• Written task:
Return only the number of lines in the entries below that hold the word "bold".

Items listed in a dataset

- - -

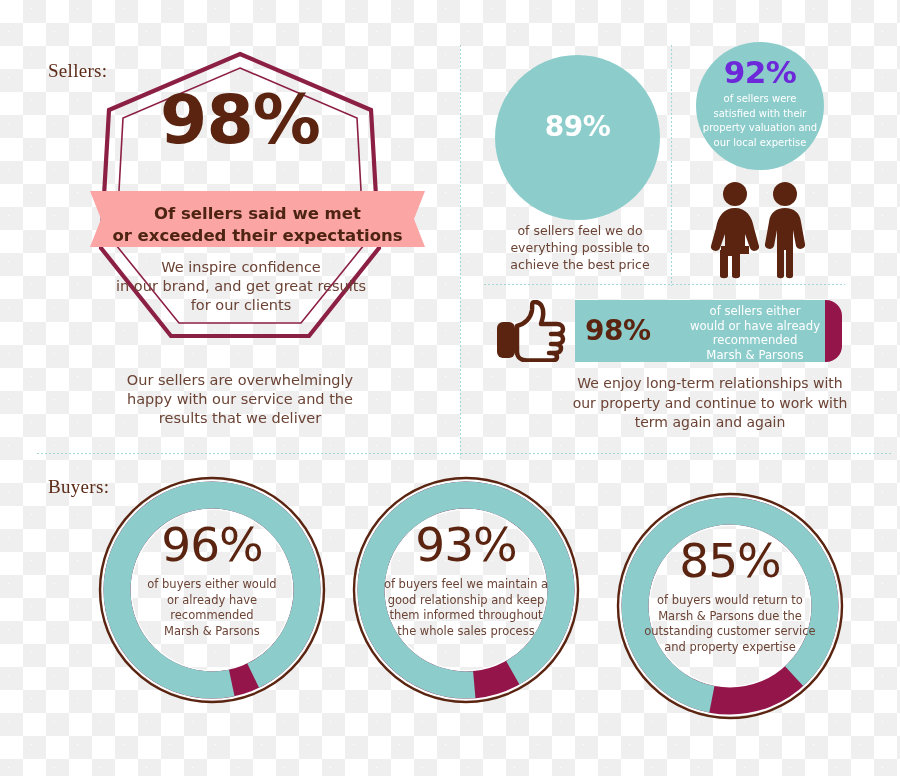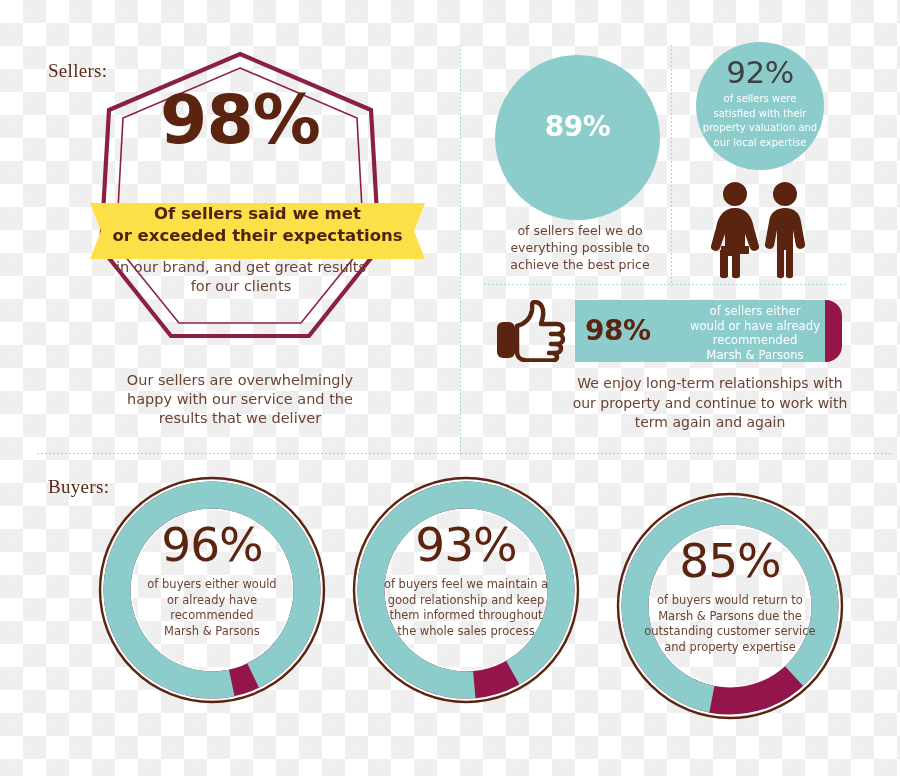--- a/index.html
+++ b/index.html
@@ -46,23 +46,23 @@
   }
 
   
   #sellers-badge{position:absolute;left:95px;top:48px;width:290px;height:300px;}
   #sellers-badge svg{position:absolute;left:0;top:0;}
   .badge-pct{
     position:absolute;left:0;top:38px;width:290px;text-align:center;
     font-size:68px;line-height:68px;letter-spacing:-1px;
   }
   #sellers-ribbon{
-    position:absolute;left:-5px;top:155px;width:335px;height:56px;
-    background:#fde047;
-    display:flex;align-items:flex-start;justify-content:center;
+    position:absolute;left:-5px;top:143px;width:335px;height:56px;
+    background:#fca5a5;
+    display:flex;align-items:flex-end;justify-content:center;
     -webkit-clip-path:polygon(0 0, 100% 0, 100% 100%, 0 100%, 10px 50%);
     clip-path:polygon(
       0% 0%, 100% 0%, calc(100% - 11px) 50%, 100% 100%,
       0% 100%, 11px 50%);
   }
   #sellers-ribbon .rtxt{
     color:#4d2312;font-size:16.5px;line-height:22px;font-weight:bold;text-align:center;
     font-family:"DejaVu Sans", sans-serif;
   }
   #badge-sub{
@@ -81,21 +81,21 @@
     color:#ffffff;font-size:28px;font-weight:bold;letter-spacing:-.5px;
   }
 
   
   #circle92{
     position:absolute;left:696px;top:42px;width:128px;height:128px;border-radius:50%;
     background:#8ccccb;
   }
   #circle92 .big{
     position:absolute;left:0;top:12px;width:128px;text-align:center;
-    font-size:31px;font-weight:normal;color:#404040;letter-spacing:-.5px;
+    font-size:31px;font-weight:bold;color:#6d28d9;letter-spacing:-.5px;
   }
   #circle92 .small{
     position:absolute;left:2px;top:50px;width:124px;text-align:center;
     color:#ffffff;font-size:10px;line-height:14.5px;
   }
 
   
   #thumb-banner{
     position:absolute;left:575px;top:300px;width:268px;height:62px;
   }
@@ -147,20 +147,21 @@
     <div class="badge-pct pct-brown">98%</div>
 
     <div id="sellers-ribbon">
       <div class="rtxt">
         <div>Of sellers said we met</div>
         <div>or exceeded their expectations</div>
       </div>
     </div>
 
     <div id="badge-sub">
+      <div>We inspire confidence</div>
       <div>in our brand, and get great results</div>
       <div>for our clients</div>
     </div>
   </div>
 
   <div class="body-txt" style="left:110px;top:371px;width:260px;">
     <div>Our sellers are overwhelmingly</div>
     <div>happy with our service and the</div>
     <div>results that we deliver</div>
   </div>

- - -

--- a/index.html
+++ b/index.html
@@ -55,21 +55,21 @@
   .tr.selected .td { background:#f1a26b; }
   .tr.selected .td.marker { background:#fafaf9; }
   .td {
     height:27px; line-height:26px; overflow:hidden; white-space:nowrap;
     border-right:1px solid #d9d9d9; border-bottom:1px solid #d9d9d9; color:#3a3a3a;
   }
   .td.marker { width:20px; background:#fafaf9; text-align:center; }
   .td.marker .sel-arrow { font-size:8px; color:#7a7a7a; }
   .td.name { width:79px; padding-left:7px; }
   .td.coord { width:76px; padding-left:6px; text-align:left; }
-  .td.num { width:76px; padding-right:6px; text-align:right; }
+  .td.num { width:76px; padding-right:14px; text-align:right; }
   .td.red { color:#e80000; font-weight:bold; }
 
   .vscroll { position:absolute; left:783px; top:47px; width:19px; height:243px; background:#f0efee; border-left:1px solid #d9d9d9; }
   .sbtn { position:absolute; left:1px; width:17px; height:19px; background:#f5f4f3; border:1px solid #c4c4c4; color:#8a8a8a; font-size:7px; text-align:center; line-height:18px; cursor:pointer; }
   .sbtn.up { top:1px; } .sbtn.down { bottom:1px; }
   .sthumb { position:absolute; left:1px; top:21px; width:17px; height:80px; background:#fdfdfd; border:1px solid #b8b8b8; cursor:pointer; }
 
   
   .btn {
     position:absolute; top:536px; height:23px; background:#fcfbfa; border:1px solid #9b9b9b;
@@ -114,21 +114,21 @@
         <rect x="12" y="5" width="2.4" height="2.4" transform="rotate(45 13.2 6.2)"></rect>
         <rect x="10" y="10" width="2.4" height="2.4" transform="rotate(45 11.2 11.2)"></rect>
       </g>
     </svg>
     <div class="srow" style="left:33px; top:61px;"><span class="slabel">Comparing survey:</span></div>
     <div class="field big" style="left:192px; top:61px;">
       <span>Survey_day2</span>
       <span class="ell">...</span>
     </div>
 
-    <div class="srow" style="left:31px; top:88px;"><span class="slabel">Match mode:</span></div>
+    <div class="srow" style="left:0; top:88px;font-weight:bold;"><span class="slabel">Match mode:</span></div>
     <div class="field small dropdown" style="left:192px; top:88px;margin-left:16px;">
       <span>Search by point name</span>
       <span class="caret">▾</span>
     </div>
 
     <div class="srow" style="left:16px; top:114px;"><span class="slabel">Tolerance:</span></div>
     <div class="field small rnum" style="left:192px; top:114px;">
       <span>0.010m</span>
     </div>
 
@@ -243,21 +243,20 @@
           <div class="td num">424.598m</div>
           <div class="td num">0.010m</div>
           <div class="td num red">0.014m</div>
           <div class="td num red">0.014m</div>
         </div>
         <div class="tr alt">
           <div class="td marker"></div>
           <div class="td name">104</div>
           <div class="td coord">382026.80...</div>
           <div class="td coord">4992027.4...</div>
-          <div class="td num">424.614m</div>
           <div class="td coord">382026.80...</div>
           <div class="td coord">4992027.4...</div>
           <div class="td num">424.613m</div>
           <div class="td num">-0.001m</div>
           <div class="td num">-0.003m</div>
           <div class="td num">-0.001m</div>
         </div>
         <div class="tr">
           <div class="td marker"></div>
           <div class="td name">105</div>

- - -

• Task solution:
5